Wegberg : Der Standort bleibt erhalten

Den Rotstift setzt das Land derzeit an. Ziel ist es, die Bettenzahl in den Krankenhäusern zu reduzieren.

In einem langwierigen Verfahren, in dem die Bezirksregierung, die Krankenkassen als Kostenträger und die Betreiber der Krankenhäuser eingebunden sind, wird gerechnet und gestrichen. Nachdem in Köln ein Bericht erstellt wurde, hat das Land seine Vorschläge konkretisiert, die nunmehr von den betroffenen Kommunen und Krankenhausträgern mit einer Stellungsnahme versehen werden können.

Im Streichkonzert findet sich auch das St.-Antonius-Krankenhaus in Wegberg wieder. Von den derzeit 105 Betten sollen zwölf abgebaut werden, so will es das Land. Die zwei Belegbetten der HNO-Abteilung sollen danach ebenso entfallen wie zehn Betten in der Chirugie, die dann statt 48 noch 38 Betten hätte. Die Innere Abteilung soll 55 Betten behalten.

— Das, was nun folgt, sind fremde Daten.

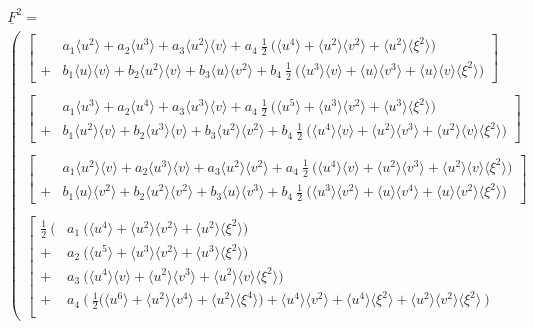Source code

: \documentclass[
	pdftex,             %
	12pt,				%
	a4paper,		   	%
	english,				%
	oneside,			%
]{article}
\newcommand{\mom}[1]{\langle #1 \rangle}
\newcommand{\uu}[1]{\underline{#1}}
\begin{document}
\begin{math}
\begin{array}{l}
\uu{F}^2 
=
\\
\left(
\begin{array}{l}
\left[
\begin{array}{ll}
  & a_1 \mom{u^2} + 
    a_2 \mom{u^3} +
    a_3 \mom{u^2}\mom{v} +
    a_4 ~\tfrac{1}{2}~\big( \mom{u^4} + \mom{u^2}\mom{v^2} + \mom{u^2}\mom{\xi^2} \big)
\\	
+ & b_1 \mom{u}\mom{v} +
b_2 \mom{u^2}\mom{v} +
b_3 \mom{u}\mom{v^2} +
b_4 ~\tfrac{1}{2}~\big( \mom{u^3}\mom{v} + \mom{u}\mom{v^3} + \mom{u}\mom{v}\mom{\xi^2} \big)
\end{array}
\right]
\\ ~\\
\left[
\begin{array}{ll}
&
a_1 \mom{u^3} +
a_2 \mom{u^4} +
a_3 \mom{u^3}\mom{v} +
a_4 ~\tfrac{1}{2}~\big( \mom{u^5} + \mom{u^3}\mom{v^2} + \mom{u^3}\mom{\xi^2} \big)
\\	
+&
b_1 \mom{u^2}\mom{v} +
b_2 \mom{u^3}\mom{v}+
b_3 \mom{u^2}\mom{v^2}+
b_4 ~\tfrac{1}{2}~\big( \mom{u^4}\mom{v} + \mom{u^2}\mom{v^3} + \mom{u^2}\mom{v}\mom{\xi^2} \big)
\end{array}
\right]
\\ ~ \\
\left[
\begin{array}{ll}
&
a_1 \mom{u^2}\mom{v} +
a_2 \mom{u^3}\mom{v} +
a_3 \mom{u^2}\mom{v^2} +
a_4 ~\tfrac{1}{2}~\big( \mom{u^4}\mom{v} + \mom{u^2}\mom{v^3} + \mom{u^2}\mom{v}\mom{\xi^2} \big)
\\	
+ &
b_1 \mom{u}\mom{v^2} +
b_2 \mom{u^2}\mom{v^2}+
b_3 \mom{u}\mom{v^3}+
b_4 ~\tfrac{1}{2}~\big( \mom{u^3}\mom{v^2} + \mom{u}\mom{v^4} + \mom{u}\mom{v^2}\mom{\xi^2} \big)
\end{array}
\right]
\\ ~ \\
\left[
\begin{array}{ll}
\frac{1}{2} ~ \Big( 
   & a_1~ \big( \mom{u^4} + \mom{u^2}\mom{v^2} + \mom{u^2}\mom{\xi^2} \big) \\
 + & a_2~ \big( \mom{u^5} + \mom{u^3}\mom{v^2} + \mom{u^3}\mom{\xi^2} \big) \\
 + & a_3~ \big( \mom{u^4}\mom{v} + \mom{u^2}\mom{v^3} + \mom{u^2}\mom{v}\mom{\xi^2} \big) \\
 + & a_4~ \big(~ \tfrac{1}{2} \big( \mom{u^6} + \mom{u^2}\mom{v^4} + \mom{u^2}\mom{\xi^4} \big)
 				+ \mom{u^4}\mom{v^2} + \mom{u^4}\mom{\xi^2} + \mom{u^2}\mom{v^2}\mom{\xi^2} ~\big) \\

\end{array}
\end{array}
\end{array}
\end{math}
\end{document}

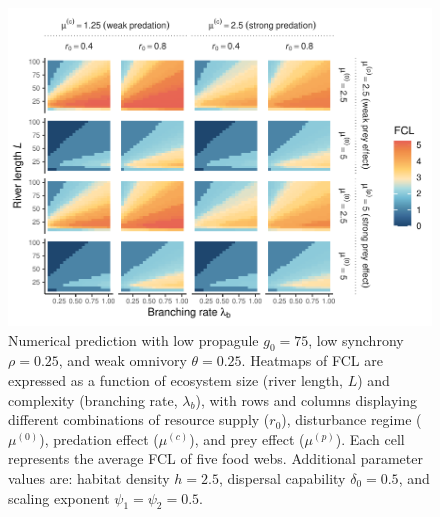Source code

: \begin{figure}
\centering
\includegraphics{../data_fmt/fig_rho025_g75_theta025.pdf}
\caption{Numerical prediction with low propagule \(g_0 = 75\), low
synchrony \(\rho = 0.25\), and weak omnivory \(\theta = 0.25\). Heatmaps
of FCL are expressed as a function of ecosystem size (river length,
\(L\)) and complexity (branching rate, \(\lambda_b\)), with rows and
columns displaying different combinations of resource supply (\(r_0\)),
disturbance regime (\(\mu^{(0)}\)), predation effect (\(\mu^{(c)}\)),
and prey effect (\(\mu^{(p)}\)). Each cell represents the average FCL of
five food webs. Additional parameter values are: habitat density
\(h=2.5\), dispersal capability \(\delta_0=0.5\), and scaling exponent
\(\psi_1=\psi_2=0.5\).}
\end{figure}

\newpage

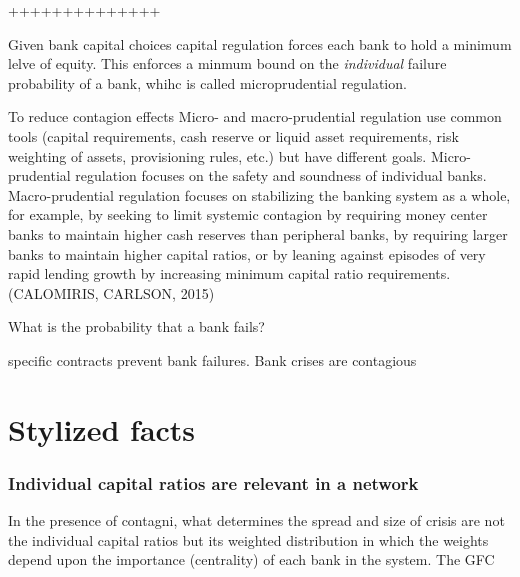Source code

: \documentclass[11pt,final]{article}%
\begin{document}
++++++++++++++

Given bank capital choices capital regulation forces each bank to hold a minimum lelve of equity. This enforces a minmum bound on the \textit{individual} failure probability of a bank, whihc is called microprudential regulation.

To reduce contagion effects Micro- and macro-prudential regulation use common tools (capital requirements, cash reserve or liquid asset requirements, risk weighting of assets, provisioning rules, etc.) but have different goals. Micro-prudential regulation focuses on the safety and soundness of individual banks. Macro-prudential regulation focuses on stabilizing the banking system as a whole, for example, by seeking to limit systemic contagion by requiring money center banks to maintain higher cash reserves than peripheral banks, by requiring larger banks to maintain higher capital ratios, or by leaning against episodes of very rapid lending growth by increasing minimum capital ratio requirements. (CALOMIRIS, CARLSON, 2015)


What is the probability that a bank fails?

 
 
 specific contracts prevent bank failures. 
Bank crises are contagious



\section{Stylized facts}

\subsubsection{Individual capital ratios are relevant in a network}
In the presence of contagni, what determines the spread and size of crisis are not the individual capital ratios but its weighted  distribution in which the weights depend upon the importance (centrality) of each bank in the system. The GFC  
\end{document}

Damit geht das Land über die Empfehlung der Bezirksregierung hinaus, die die HNO-Betten in Wegberg durchaus als erhaltenswert erachtet. Dieses Ziel strebt auch das St.-Antonius-Krankenhaus an, wie Bürgermeisterin Hedwig Klein im Gespräch mit unserer Zeitung sagte.

Positiv merkt sie an, dass der Standort Wegberg nach diesem Plan des Landes erhalten bleibt. Es müsse das Bestreben aller sein, das Krankenhaus auf Dauer betriebswirtschaftlich stabil zu halten.